• **Saved data entries**
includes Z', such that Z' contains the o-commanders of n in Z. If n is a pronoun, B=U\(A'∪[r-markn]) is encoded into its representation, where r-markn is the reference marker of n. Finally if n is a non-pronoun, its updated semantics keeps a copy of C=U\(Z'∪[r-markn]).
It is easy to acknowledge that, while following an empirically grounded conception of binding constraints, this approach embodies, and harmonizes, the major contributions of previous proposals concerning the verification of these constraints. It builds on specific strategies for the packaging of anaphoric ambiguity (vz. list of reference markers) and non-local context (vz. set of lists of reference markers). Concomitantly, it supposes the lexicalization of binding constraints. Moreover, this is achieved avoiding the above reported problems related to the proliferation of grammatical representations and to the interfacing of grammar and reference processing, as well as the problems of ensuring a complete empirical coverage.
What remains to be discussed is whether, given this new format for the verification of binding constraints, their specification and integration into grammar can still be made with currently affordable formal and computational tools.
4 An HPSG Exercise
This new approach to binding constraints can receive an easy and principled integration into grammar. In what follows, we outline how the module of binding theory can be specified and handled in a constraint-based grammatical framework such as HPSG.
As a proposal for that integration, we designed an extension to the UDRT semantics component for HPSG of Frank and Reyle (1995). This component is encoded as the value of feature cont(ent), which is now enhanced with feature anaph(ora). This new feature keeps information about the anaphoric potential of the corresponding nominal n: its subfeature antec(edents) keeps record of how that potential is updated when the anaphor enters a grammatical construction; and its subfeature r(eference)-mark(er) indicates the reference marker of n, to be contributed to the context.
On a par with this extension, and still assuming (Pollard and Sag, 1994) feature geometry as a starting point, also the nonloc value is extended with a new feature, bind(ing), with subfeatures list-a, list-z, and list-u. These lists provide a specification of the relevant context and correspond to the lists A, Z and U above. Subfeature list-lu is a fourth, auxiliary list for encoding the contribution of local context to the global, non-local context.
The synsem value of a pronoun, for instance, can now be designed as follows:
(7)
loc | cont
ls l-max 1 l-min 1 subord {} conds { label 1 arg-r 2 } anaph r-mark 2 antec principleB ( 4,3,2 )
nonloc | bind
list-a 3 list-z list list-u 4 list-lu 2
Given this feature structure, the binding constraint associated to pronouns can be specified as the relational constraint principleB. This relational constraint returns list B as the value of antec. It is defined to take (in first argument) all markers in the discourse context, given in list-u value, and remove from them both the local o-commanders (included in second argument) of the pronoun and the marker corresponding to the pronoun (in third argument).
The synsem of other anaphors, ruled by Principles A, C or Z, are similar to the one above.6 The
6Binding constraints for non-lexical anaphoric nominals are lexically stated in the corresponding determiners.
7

--

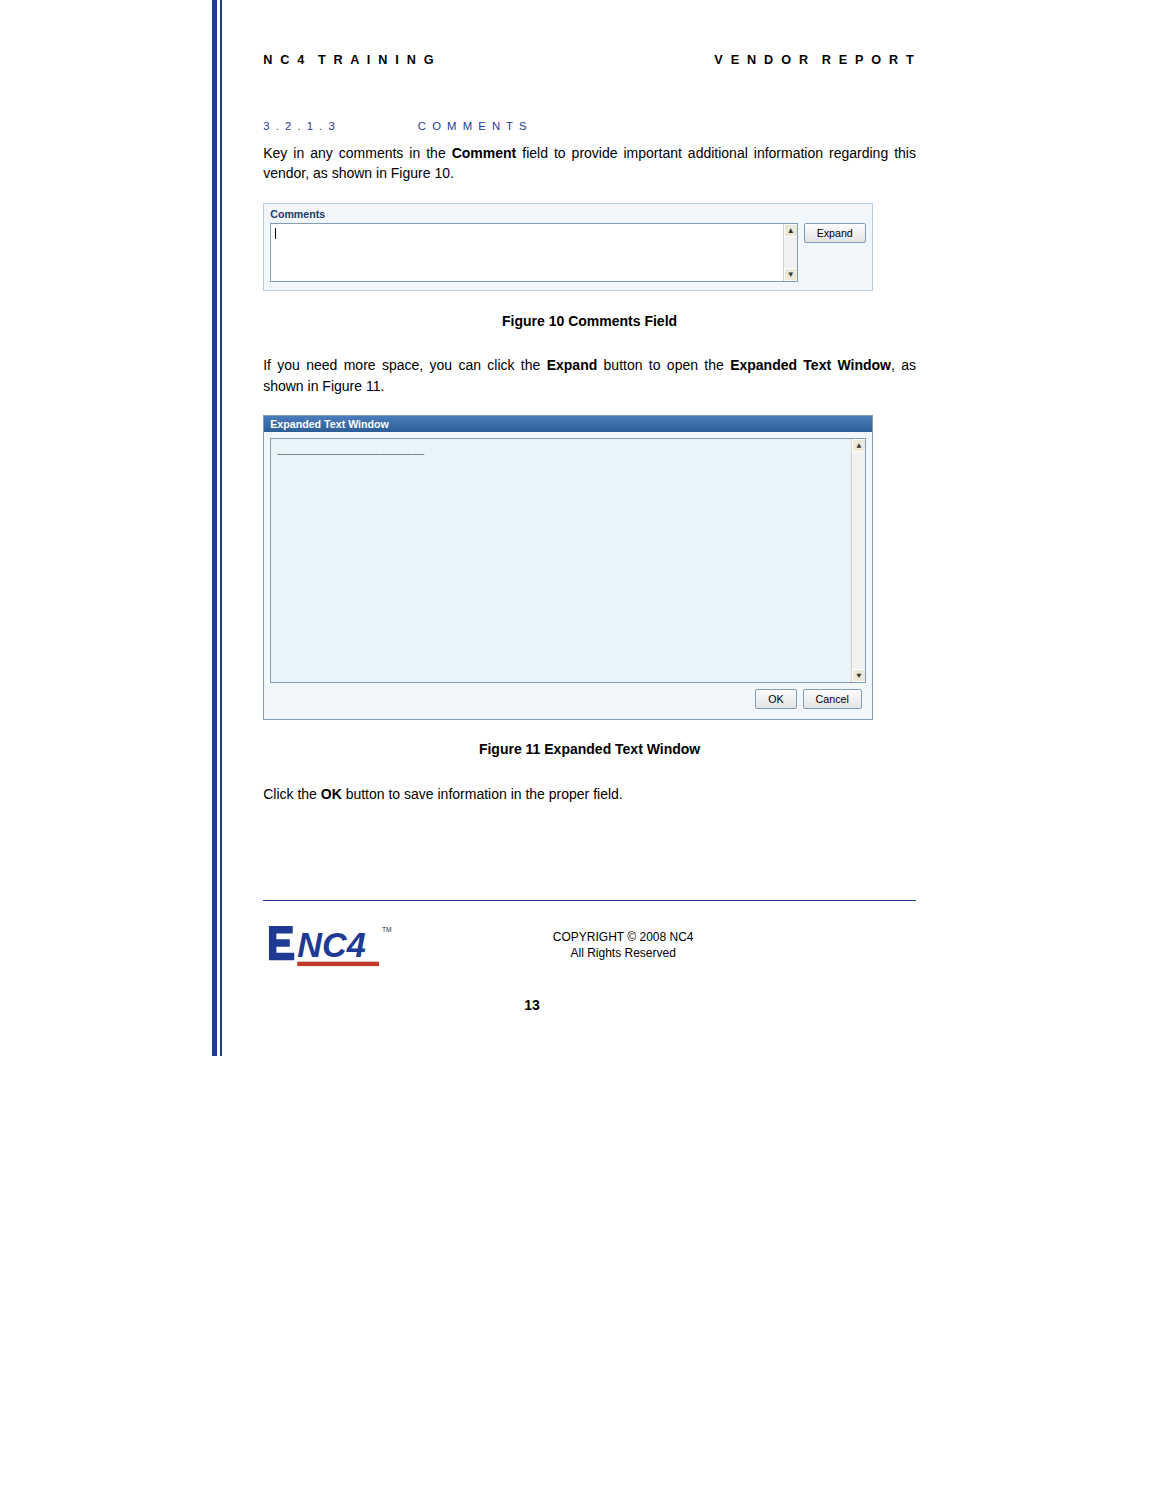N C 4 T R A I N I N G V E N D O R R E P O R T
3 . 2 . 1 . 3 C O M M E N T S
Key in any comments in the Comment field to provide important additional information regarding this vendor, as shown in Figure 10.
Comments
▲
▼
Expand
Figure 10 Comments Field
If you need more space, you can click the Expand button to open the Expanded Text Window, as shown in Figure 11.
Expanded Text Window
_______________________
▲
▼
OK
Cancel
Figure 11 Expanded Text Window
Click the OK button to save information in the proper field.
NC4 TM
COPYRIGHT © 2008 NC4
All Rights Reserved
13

* * *

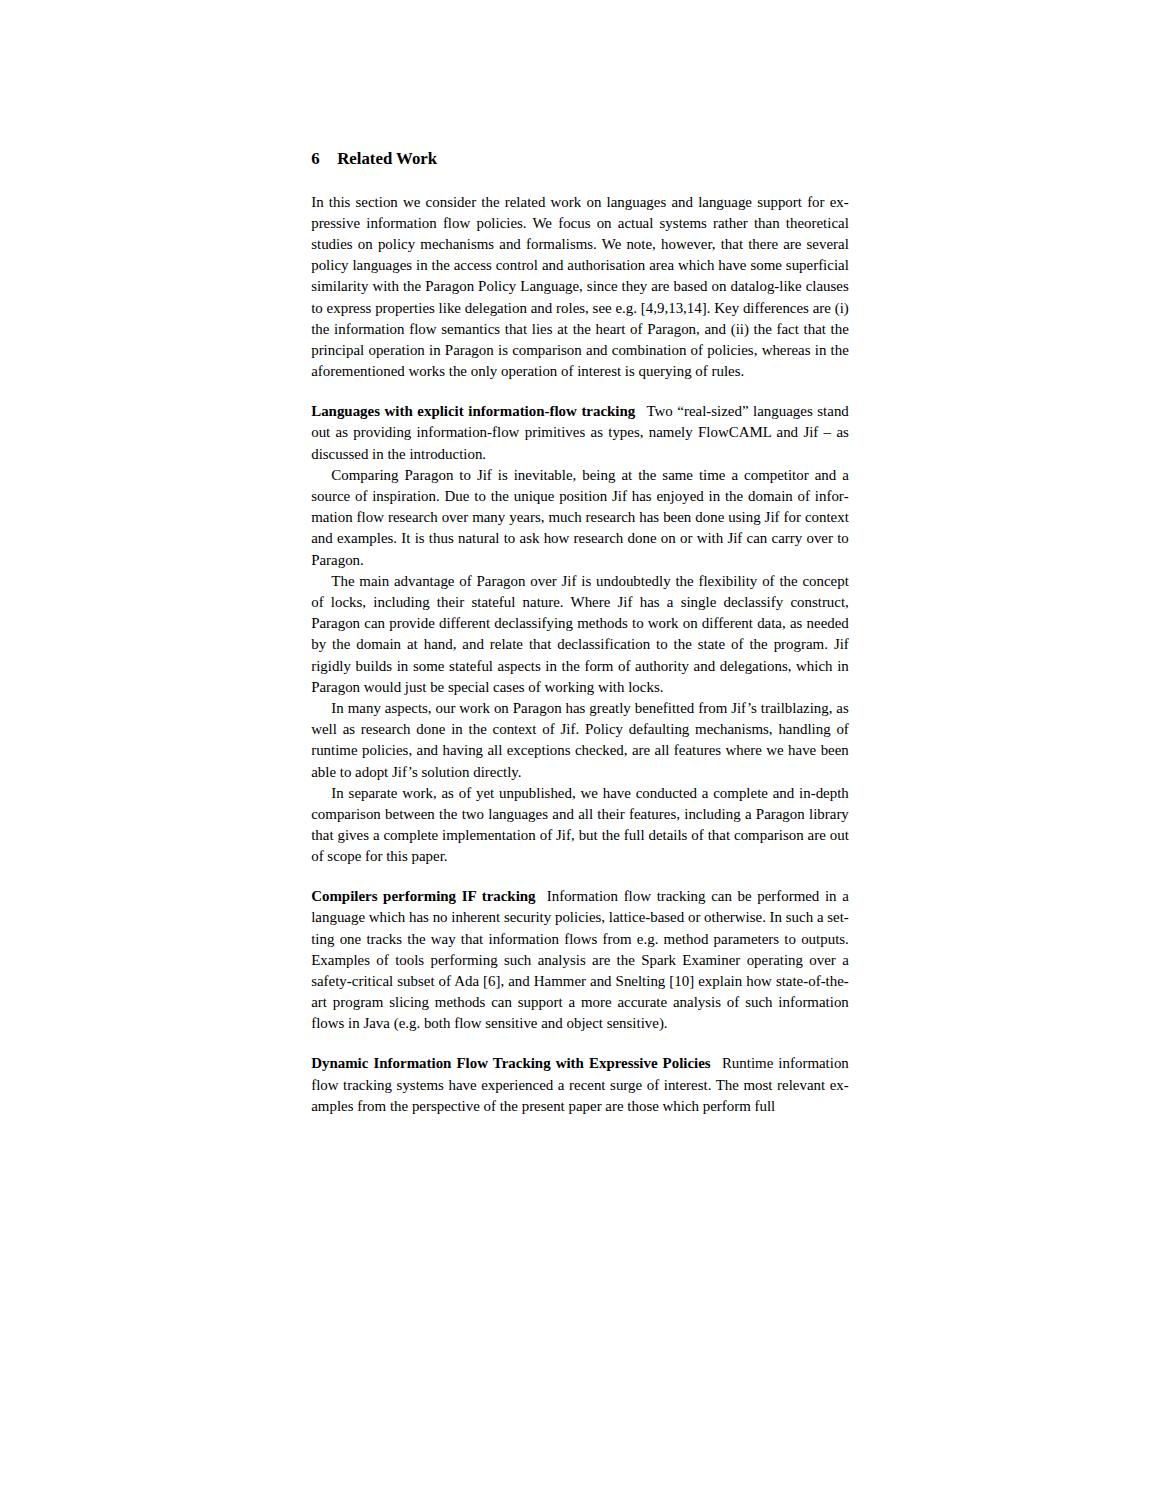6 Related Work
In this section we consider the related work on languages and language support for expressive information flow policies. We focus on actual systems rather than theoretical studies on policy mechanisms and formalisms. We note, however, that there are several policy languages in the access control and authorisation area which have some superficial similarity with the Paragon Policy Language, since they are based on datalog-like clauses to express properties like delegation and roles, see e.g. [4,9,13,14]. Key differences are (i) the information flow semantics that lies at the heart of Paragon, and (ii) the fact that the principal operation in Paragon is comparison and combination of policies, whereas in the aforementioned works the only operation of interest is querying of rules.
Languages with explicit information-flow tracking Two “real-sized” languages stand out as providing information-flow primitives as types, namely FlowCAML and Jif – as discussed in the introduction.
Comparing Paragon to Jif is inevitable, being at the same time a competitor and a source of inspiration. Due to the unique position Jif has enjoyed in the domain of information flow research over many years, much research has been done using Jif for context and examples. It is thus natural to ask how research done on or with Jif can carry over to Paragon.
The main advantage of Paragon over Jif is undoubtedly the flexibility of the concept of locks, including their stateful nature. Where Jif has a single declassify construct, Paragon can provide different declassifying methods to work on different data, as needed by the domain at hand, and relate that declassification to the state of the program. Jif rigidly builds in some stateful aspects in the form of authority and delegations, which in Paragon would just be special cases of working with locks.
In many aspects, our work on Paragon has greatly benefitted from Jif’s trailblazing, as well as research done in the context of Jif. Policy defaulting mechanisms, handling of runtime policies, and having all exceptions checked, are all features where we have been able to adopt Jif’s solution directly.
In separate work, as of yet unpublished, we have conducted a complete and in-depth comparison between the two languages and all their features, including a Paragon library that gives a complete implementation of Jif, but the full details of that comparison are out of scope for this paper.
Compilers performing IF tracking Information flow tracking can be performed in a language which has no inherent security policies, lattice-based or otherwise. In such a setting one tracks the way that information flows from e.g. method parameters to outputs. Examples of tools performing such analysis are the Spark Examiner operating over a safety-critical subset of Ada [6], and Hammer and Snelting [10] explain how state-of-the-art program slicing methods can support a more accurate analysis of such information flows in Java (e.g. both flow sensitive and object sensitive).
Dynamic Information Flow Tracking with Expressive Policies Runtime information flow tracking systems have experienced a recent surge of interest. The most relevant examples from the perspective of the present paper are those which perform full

• **PROBLEM REQUIREMENTS**
For the word "nonloc", return every line of the records that holds it.

• **EXERCISE ANSWER**
On a par with this extension, and still assuming (Pollard and Sag, 1994) feature geometry as a starting point, also the nonloc value is extended with a new feature, bind(ing), with subfeatures list-a, list-z, and list-u. These lists provide a specification of the relevant context and correspond to the lists A, Z and U above. Subfeature list-lu is a fourth, auxiliary list for encoding the contribution of local context to the global, non-local context.
nonloc | bind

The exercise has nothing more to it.